The augmentation vs. displacement divide by job type. Higher-skill cognitive work (research, strategy, engineering) tends toward augmentation: AI tools raise productivity without eliminating the judgment component. Lower-skill information tasks (transcription, basic data entry, template drafting) face more displacement risk. Manual labor requiring physical dexterity is currently less exposed. Healthcare, education, and trades are considered more resilient.
Historical context:
Prior technology transitions (electrification, computing) displaced some occupations while creating others. AI may follow the same pattern over decades while causing short-term disruption. Whether AI is categorically different because it targets cognitive work specifically is a live research question without resolved consensus.
Energy, water, and carbon footprint
Electricity:
Global data centers consumed approximately 200-250 terawatt-hours per year through roughly 2020, roughly 1% of global electricity, largely flat due to efficiency improvements. Since 2020, AI workloads have broken this plateau. Goldman Sachs Research estimates data center power demand will grow 160% by 2030, rising from 1-2% of global electricity to 3-4%. In the US, data centers used about 3% of national electricity in 2022 and Goldman expects this to reach 8% by 2030. A single ChatGPT-scale query requires nearly 10x the energy of a Google search. By 2028, Goldman analysts project AI will represent about 19% of data center power demand.
The CO2 implications are significant. Goldman Sachs estimates data center carbon emissions may more than double between 2022 and 2030 even accounting for renewable energy investments, at a present-value "social cost" of $125-140 billion.
Water:
Less visible than electricity but measurable.

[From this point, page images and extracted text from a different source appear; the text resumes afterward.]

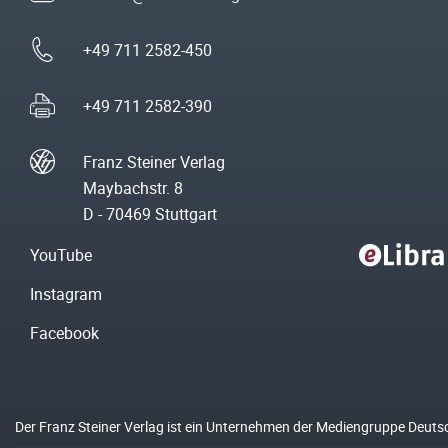
+49 711 2582-450
+49 711 2582-390
Franz Steiner Verlag
Maybachstr. 8
D - 70469 Stuttgart
YouTube
Instagram
Facebook
Der Franz Steiner Verlag ist ein Unternehmen der Mediengruppe Deuts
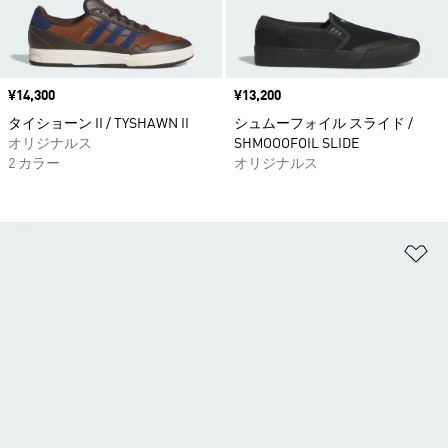
価格
¥14,300
価格
¥13,200
タイショーン II / TYSHAWN II
シュムーフォイル スライド /
オリジナルス
SHMOOOFOIL SLIDE
2 カラー
オリジナルス
ほ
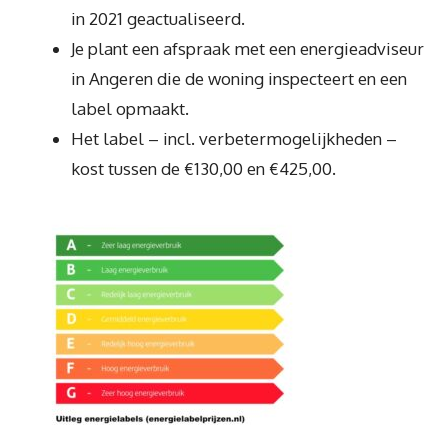
in 2021 geactualiseerd.
Je plant een afspraak met een energieadviseur
in Angeren die de woning inspecteert en een
label opmaakt.
Het label – incl. verbetermogelijkheden –
kost tussen de €130,00 en €425,00.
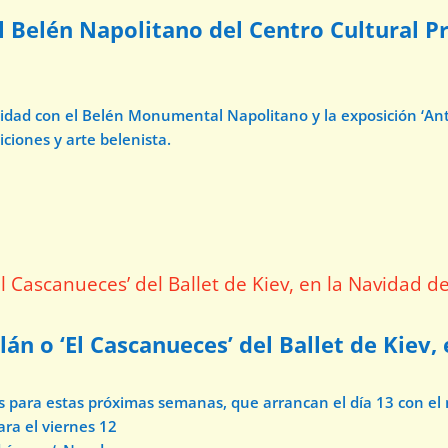
l Belén Napolitano del Centro Cultural Pr
avidad con el Belén Monumental Napolitano y la exposición ‘A
iciones y arte belenista.
lán o ‘El Cascanueces’ del Ballet de Kiev,
os para estas próximas semanas, que arrancan el día 13 con e
ara el viernes 12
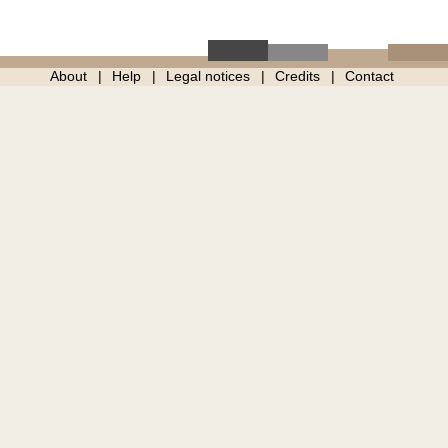
About
Help
Legal notices
Credits
Contact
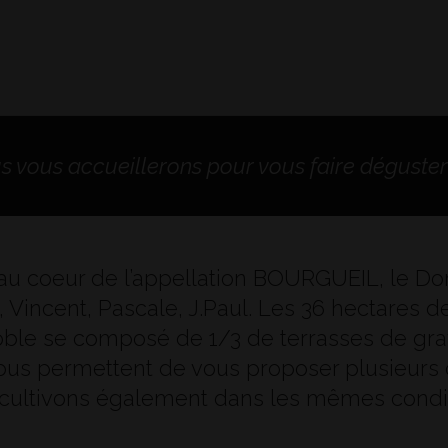
us vous accueillerons pour vous faire déguste
au coeur de l’appellation BOURGUEIL, le Dom
 Vincent, Pascale, J.Paul. Les 36 hectares 
oble se composé de 1/3 de terrasses de grav
 nous permettent de vous proposer plusieurs 
 cultivons également dans les mêmes condit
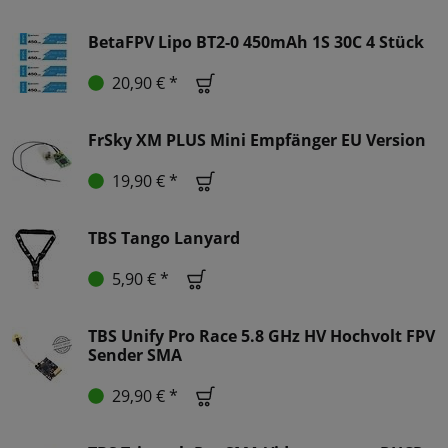
BetaFPV Lipo BT2-0 450mAh 1S 30C 4 Stück
20,90 € *
FrSky XM PLUS Mini Empfänger EU Version
19,90 € *
TBS Tango Lanyard
5,90 € *
TBS Unify Pro Race 5.8 GHz HV Hochvolt FPV
Sender SMA
29,90 € *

Data center cooling systems use large amounts of water. Training GPT-3 in Microsoft's US data centers directly evaporated approximately 700,000 liters of freshwater, according to research published by Li et al. (arXiv:2304.03271, accepted Communications of the ACM). Globally, AI demand is projected to account for 4.2-6.6 billion cubic meters of water withdrawal in 2027, more than the total annual withdrawal of 4-6 countries the size of Denmark, by the same research. Water stress is location-dependent: data centers in arid areas draw from scarcer supplies.
Training vs. inference. Training a large model is a one-time (though repeatedly iterated) compute spike. Inference, serving millions of queries daily, accumulates steadily. For deployed models with large user bases, cumulative inference energy likely exceeds training energy within months to years of launch.
Carbon intensity:
Varies dramatically by grid. A data center powered by Icelandic geothermal or Norwegian hydro has near-zero operational carbon. One powered by coal-heavy grids in parts of the US Midwest or Southeast has much higher emissions. Tech companies are investing in renewables and entering power purchase agreements, but they are also increasing total consumption faster than they are decarbonizing.